Peace of mind... for pets and their people.
Maintaining routine helps cat make move
Dear Dr. Spiegel,
The article on Departures Rouse Sheltie's Herding Instincts (6/1/97) reminded us of a stay several years ago at a bed and breakfast on the
border of England and Wales. The owner had a few sheep and a Border Collie named Henry. Apparently, there were not enough sheep for
Henry to herd to satisfy his herding instincts so he herded guests as they were leaving. Henry was there at the front door when it opened
and the guests were escorted to their car, all the time with Henry running circles around them and around the car, nipping at the tires
when they got in the car and started it. And then, not entirely satisfied that he had done his duty he followed the car out the gate and a
ways down the road - fortunately a little-traveled lane.

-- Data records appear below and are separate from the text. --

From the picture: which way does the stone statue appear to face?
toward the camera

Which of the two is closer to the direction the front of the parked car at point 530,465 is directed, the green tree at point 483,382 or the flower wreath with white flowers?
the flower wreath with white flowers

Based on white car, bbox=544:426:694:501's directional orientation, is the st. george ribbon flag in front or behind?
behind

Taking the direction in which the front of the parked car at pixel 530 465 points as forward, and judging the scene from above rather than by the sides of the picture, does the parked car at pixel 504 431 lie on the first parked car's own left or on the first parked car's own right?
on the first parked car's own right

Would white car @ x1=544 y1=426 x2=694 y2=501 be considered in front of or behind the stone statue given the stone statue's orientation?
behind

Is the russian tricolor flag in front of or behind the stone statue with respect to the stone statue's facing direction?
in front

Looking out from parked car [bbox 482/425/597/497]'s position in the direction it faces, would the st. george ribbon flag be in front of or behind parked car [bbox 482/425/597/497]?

We will always have fond memories of Henry!
F. and E. N.
Dear Dr. Spiegel,
I enjoy your column in the Wilmington News Journal and was hoping you could give some advice on my cat. Her name is Pud, and she is
presently living with my Mom in Wilmington. Last year I moved to Rehoboth. I would like to bring Pud here to live with me. My question
is what can I do to ease the transition? Pud is a rather independent cat who has been through a few relocations in her life (she's five). I
work a lot of hours and I might not be able to give her the constant attention she gets from my Mom and her boyfriend, who are both at
home throughout the day. She has been at my Mom's house for three years now and I don't want to do something that will stress her
unduly. Any suggestions? Thanks for your time.
R. M. Rehoboth, DE
My secretary says,"Let her stay w/ the mom!"

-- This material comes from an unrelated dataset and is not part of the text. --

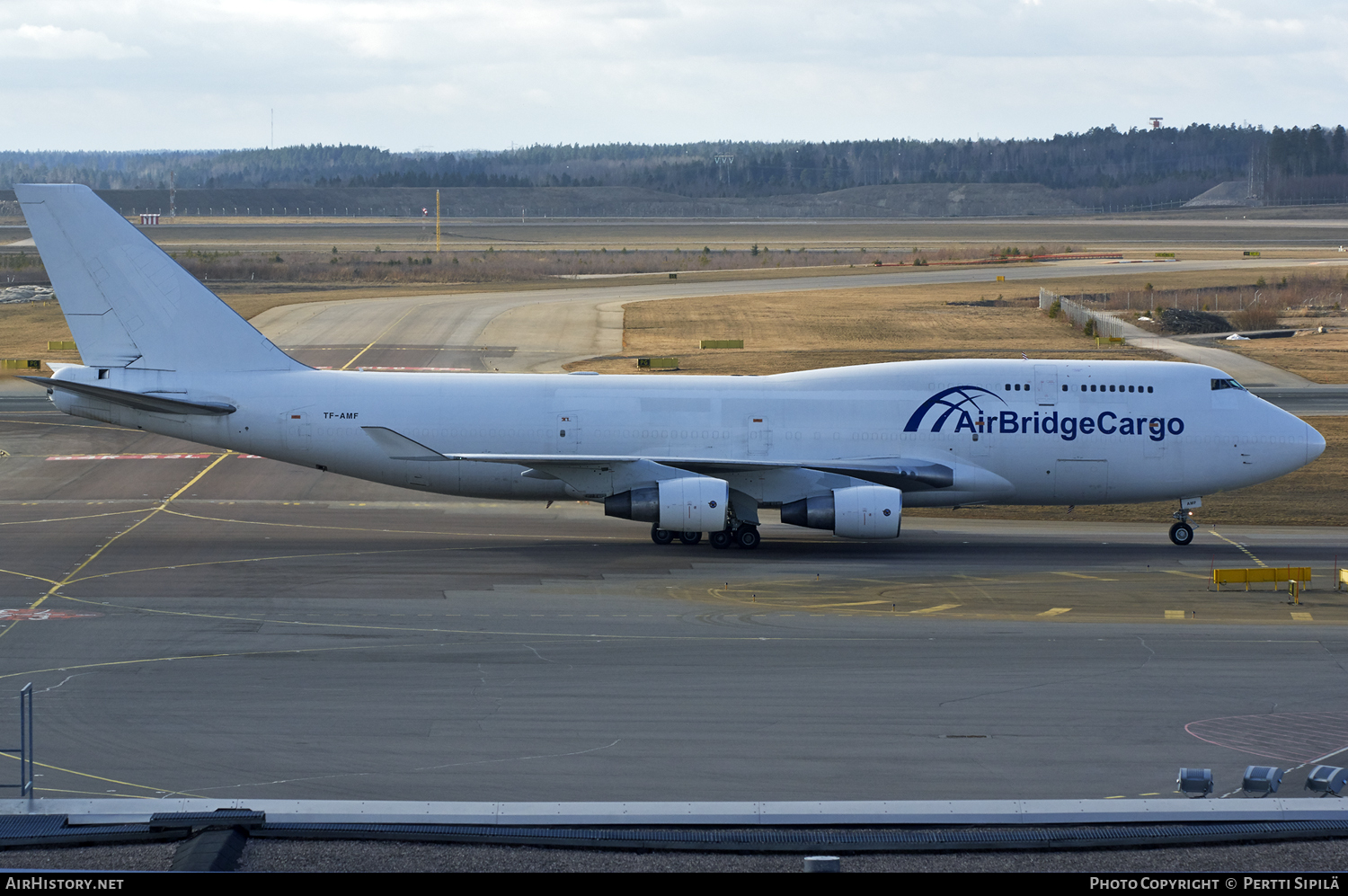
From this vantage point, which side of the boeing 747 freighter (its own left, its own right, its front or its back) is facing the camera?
right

I say, it all depends on Pud. When you go home to visit, what does Pud do... does she spend all her time with you? In other words, if you
had to look at the world through Pud's eyes, is she more at home in your mom's house with your mom or is she more at home being with
In the hypothetical playground of our minds, how she'll do with this transition in large part depends on how she did with her previous
transitions. If they went smoothly, then this likely will too. However, if this transition will be her first moving from a "constant attention"
environment to a "mostly alone" environment, it may be significantly more stressful for her.

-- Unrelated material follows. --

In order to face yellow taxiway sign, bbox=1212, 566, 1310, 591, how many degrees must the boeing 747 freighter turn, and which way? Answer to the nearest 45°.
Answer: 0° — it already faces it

Should you decide to take her with you, there are some things that you'll want to do. Find out from your mom how she spends her day...
essentially what her routine is, when she eats, when she's active, when she seeks out petting, when she wants to play.
As best you can, maintain her approximate routine of interactions. If many of her interactions are during the day when you would be at
work, you may want to give her a concentrated exercise/play/attention time in the a.m. before feeding. After she eats she will probably be
content to sleep. Unless your home/apt is small, keep her confined to one area (e.g., your bedroom) for the first few days. Provide her with
clean litter box, food and fresh water. It's easier on them (cats, in general) if they can get acclimated to a smaller area first. They can then
explore other areas of your home at their own pace, once you see that they are relaxed/comfortable in the smaller (less overwhelming)
space you have provided them. Through your careful selection and introduction of this location/room, you will be helping to establish this
space as a "safe haven" to which she can/will retreat when she feels scared/insecure. An out of the way place, where she'll have frequent
and pleasant interactions, like your bedroom, is often a best choice.
Ideally bring her down over a long weekend, so you have time to see that she's adjusting ok. You can make a few short departures, on the
day or two days before you have to go to work at approximately the same time. Go the first time for about 30-45 min and the second time
for an hour or so.
A new toy can be a really good transitional tool as well. Introduce it 3-5 days before the move and resume about 1-2 days after the move.
One of the best toys I've found for cats are laser pointers. You get to sit comfortably without having to do much of anything and aim the
little red dot along the floor, walls, ceiling as though it were a little red bug. Most cats love to search out, chase and attempt to pounce on
this "bug." Since you're playing the part of the bug, its your role to be elusive and escape from the beast that's chasing you... When you've
escaped, it's time to flutter about again and continue this wonderful game of hunt which taps into the very essence of life as a cat. I have
been able to search out and acquire quality laser pointers at a low price as compared to the typical market price for laser pointers (usually
$50-100). I have them available for $35. They run on 2 AAA Batteries (included) and are great for alleviating pent-up/nervous energy. If
you'd like me to send you one, let me know.
Don't play or do anything too exciting w/ her when you get home from work for about 45 min. - 1 hr. If it's very exciting when you get
home, by contrast it is more likely to seem depressing when she's left alone. Good luck whatever you decide.